WHAT THE TASK ASKS:
Translate into Spanish this sentence from the OURdisk message below: "We'll send an update when that's completed."

QUOTED TEXT:
LISTSERV - OSCER-USERS-L Archives

OSCER-USERS-L Archives

OSCER users

OSCER-USERS-L@LISTS.OU.EDU

	LISTSERV Archives
	OSCER-USERS-L Home

	Log In
	Register

	Subscribe or Unsubscribe

	Search Archives
Options:	Use Forum View Use Monospaced Font Show Text Part by Default Show All Mail Headers
Message:	[<< First] [< Prev] [Next >] [Last >>]
Topic:	[<< First] [< Prev] [Next >] [Last >>]
Author:	[<< First] [< Prev] [Next >] [Last >>]
Subject:	Re: OURdisk down, working to return it to service
From:	Henry Neeman <[log in to unmask]>
Reply To:	Henry Neeman <[log in to unmask]>
Date:	Fri, 28 Apr 2023 09:27:36 -0500
Content-Type:	text/plain
Parts/Attachments:	text/plain (263 lines)
OSCER users,

UPDATE:

The OSCER Operations Team is currently bringing OURdisk up
on our several hundred compute nodes.

We'll send an update when that's completed.

Henry

----------

On Thu, 27 Apr 2023, Henry Neeman wrote:

>OSCER users,
>
>OURdisk will be returned to service tomorrow morning
>(Fri Apr 28), so that we can keep an eye on it all day.

RECORDED DATA:
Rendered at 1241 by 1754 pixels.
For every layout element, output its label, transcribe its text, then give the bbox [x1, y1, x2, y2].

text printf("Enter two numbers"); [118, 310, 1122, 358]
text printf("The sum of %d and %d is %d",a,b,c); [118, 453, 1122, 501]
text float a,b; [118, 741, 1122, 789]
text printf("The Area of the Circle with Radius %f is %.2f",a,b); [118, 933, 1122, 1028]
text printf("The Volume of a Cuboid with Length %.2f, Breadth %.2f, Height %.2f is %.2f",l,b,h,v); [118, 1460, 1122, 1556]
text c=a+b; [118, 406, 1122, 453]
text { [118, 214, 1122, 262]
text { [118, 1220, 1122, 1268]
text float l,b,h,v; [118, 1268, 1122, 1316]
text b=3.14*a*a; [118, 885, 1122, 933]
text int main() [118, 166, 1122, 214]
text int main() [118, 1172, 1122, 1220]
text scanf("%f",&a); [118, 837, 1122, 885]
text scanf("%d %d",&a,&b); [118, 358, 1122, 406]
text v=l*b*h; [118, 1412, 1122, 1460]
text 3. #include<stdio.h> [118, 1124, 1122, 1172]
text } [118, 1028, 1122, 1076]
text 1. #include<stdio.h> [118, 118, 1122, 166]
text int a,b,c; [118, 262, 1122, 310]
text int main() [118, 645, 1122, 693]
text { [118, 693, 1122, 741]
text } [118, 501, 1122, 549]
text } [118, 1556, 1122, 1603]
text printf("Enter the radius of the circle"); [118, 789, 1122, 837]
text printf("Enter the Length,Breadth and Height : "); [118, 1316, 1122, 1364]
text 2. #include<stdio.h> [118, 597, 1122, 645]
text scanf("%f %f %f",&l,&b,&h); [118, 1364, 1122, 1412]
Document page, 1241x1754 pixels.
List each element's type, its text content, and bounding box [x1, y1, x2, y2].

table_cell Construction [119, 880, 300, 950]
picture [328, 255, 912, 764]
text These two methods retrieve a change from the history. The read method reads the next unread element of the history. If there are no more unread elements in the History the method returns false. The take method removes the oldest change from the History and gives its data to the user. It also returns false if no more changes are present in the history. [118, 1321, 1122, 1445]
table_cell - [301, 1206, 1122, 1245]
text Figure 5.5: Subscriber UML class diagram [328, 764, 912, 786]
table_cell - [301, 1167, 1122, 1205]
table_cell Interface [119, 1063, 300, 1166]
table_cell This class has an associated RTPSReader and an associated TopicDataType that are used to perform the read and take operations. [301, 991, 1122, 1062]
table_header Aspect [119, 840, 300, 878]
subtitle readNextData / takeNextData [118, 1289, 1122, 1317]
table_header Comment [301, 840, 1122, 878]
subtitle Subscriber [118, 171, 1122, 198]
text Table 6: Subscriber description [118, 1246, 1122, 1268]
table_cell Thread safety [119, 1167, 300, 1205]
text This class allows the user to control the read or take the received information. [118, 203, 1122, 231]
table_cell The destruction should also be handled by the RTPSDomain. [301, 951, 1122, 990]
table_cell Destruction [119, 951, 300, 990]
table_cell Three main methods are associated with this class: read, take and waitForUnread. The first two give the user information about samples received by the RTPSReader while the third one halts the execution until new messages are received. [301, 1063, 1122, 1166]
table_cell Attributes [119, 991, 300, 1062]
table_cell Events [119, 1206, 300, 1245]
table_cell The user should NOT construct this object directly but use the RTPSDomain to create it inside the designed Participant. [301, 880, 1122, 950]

ANSWER IN FULL:
Enviaremos una actualización cuando eso se haya completado.